◆ **Action item**:
Could you output each line below precisely as it stands, without the images?
---------- Material for this exercise
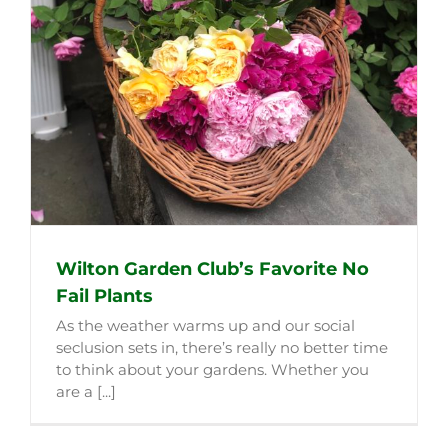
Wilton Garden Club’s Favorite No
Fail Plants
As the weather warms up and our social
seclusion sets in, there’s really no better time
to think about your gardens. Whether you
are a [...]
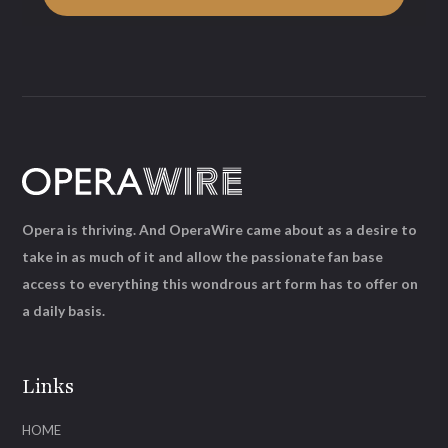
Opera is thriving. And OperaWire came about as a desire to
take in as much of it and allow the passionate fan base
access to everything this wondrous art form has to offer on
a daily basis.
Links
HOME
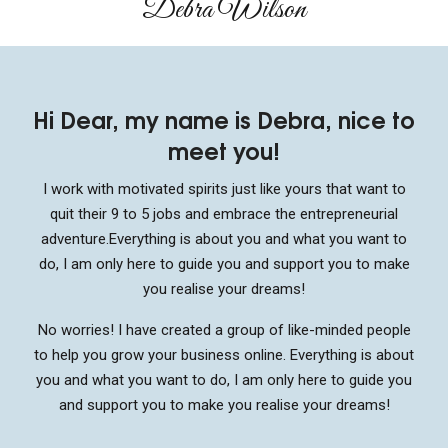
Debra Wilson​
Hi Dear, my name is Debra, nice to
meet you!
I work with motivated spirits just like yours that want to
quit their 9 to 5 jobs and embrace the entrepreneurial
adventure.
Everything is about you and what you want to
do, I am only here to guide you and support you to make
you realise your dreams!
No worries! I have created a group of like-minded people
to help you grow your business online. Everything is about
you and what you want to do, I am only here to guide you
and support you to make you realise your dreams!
--------------------
◆ **Finished task**:
Wilton Garden Club’s Favorite No
Fail Plants
As the weather warms up and our social
seclusion sets in, there’s really no better time
to think about your gardens. Whether you
are a [...]
Opera is thriving. And OperaWire came about as a desire to
take in as much of it and allow the passionate fan base
access to everything this wondrous art form has to offer on
a daily basis.
Links
HOME
Debra Wilson​
Hi Dear, my name is Debra, nice to
meet you!
I work with motivated spirits just like yours that want to
quit their 9 to 5 jobs and embrace the entrepreneurial
adventure.
Everything is about you and what you want to
do, I am only here to guide you and support you to make
you realise your dreams!
No worries! I have created a group of like-minded people
to help you grow your business online. Everything is about
you and what you want to do, I am only here to guide you
and support you to make you realise your dreams!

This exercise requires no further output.